Records drawn from a dataset:
■ ■ ■ ■

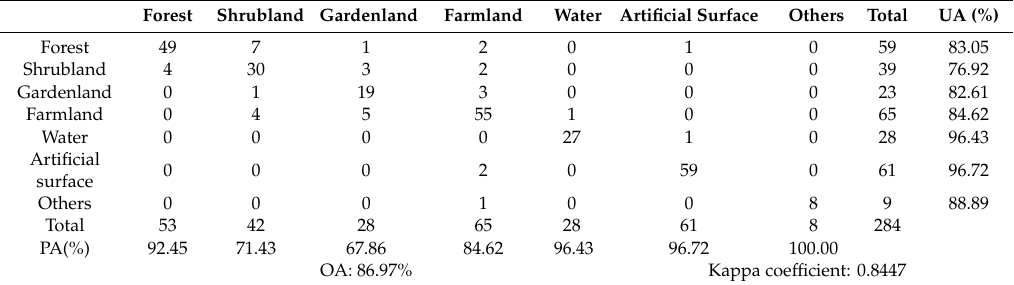
Table 3. Accuracy validation of land-cover type classification results based on fusion image. Forest Shrubland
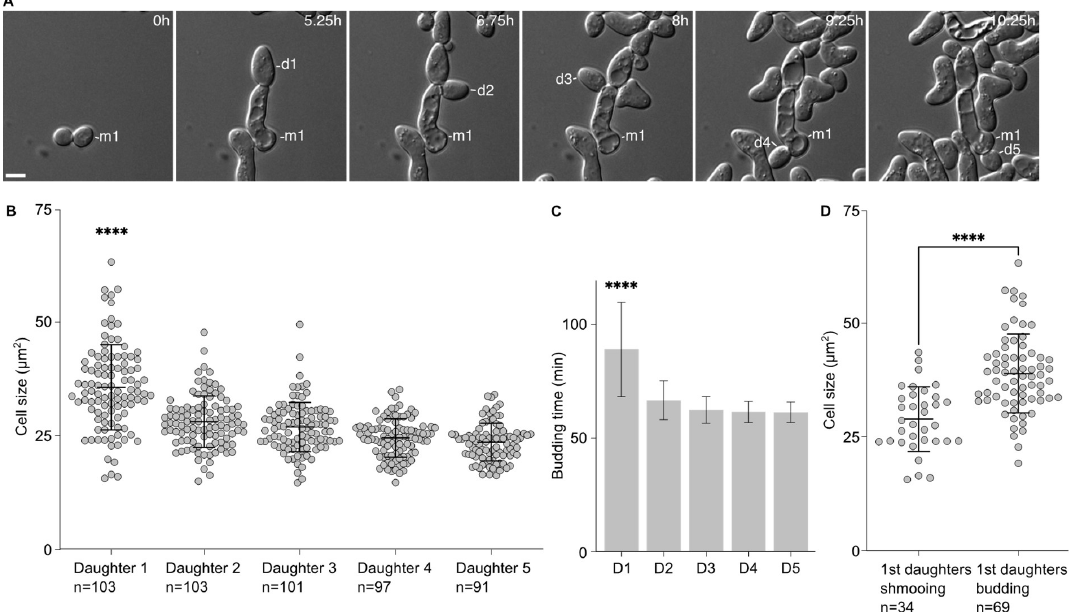
Figure 1. The first daughter cells are larger than the subsequent ones after escape. ( A ) Escape of a WT cell exposed to 7 nM of pheromone. M1 = mother cell. D# = daughter cells of the escaped mother cell. Scale bar = 5 µm. ( B ) Cell size (area; average ± SD) in µm 2 of the 1st and subsequent daughter cells. The variable n = number of cells obtained from 3 independent experiments. The **** = p value < 0.0001 obtained from an ordinary one-way ANOVA comparing the cell size of the 1st daughter to the size of any of the subsequent daughter cells. ( C ) Time for each daughter cell from bud emergence from the mother cell to cell separation (average ±SD). The **** = p value < 0.0001 obtained from an ordinary one-way ANOVA comparing the timing of the 1st daughter to the timing of any of the subsequent daughter cells. The variable n as in A. ( D ) Cell size (area; average ± SD) in µm 2 of the 1st daughter cells that are either shmooing or budding upon birth. The variable n = number of cells obtained from 3 independent experiments. The **** = p value < 0.0001 obtained from an unpaired two-tailed t -test.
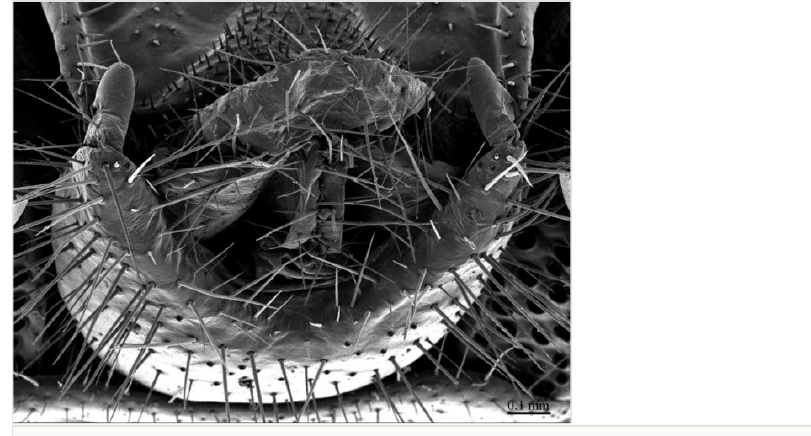
Figure 11. Eupolybothrus cavernicolus Komerički & Stoev sp. n., male paratype. Genitalia, posterio-dorsal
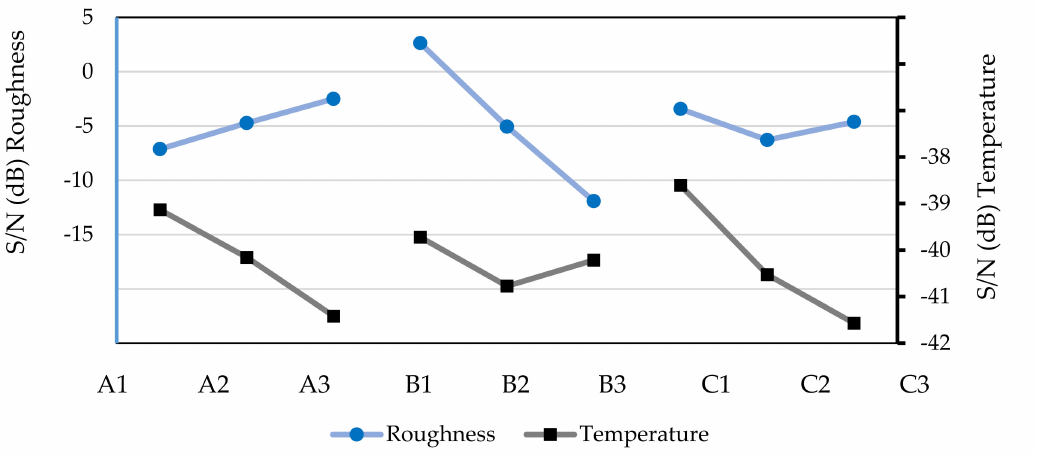
Figure 5. S/Ns to surface roughness of the workpiece and chip temperatures based on the machining tests without lubrication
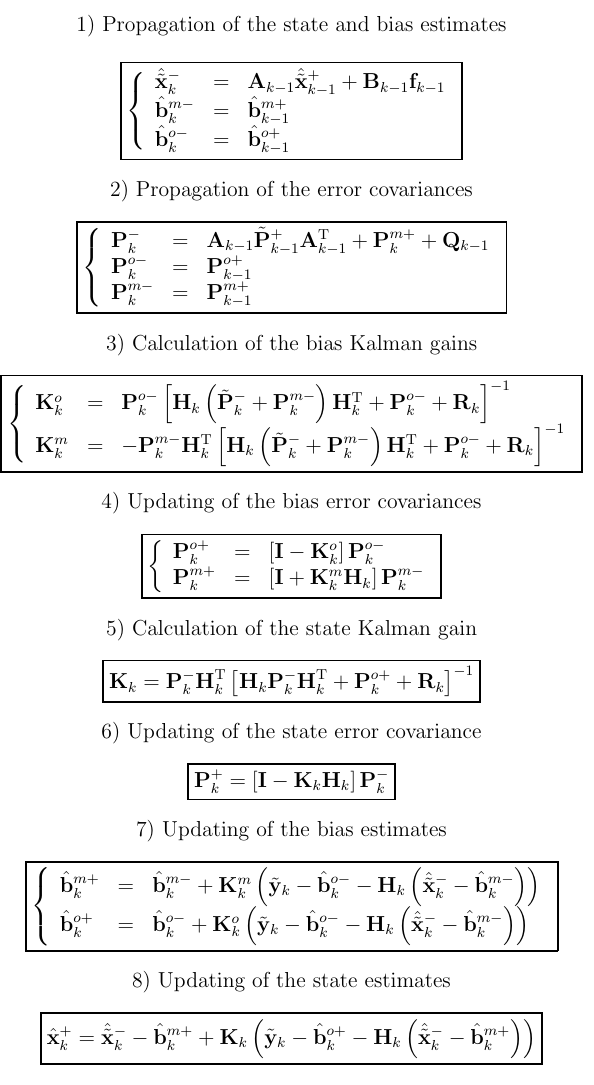
Fig. 1. Schematic of the methodology for a discrete Kalman filter.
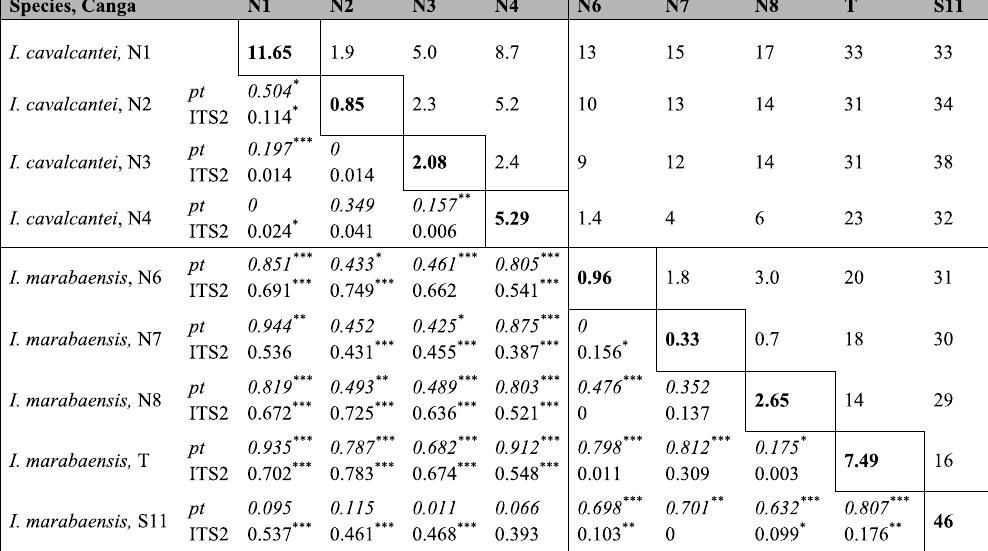
Table 1. Canga areas, geographic distances and genetic differentiation of I . cavalcantei and I . marabaensis populations. The values along diagonal (in bold) are areas of Cangas (km 2 ). Values above diagonal are the shortest distances between Canga islands (km). The pairwise genetic differentiation measured by the population descriptive statistics is shown below the diagonal. The F ST values from the plastome ( pt ) gene alleles, emphasized by italics font, and internal transcribed rDNA spacer alleles (ITS2) are combined in the same cells. Asterisk are the p values: * < 0.05; ** < 0.01; *** <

■ ■ ■ ■

### ASSIGNMENT
Within the records, filter for lines that contain the word "based" and show each one.

### RESPONSE BOX
Table 3. Accuracy validation of land-cover type classification results based on fusion image. Forest Shrubland
Figure 5. S/Ns to surface roughness of the workpiece and chip temperatures based on the machining tests without lubrication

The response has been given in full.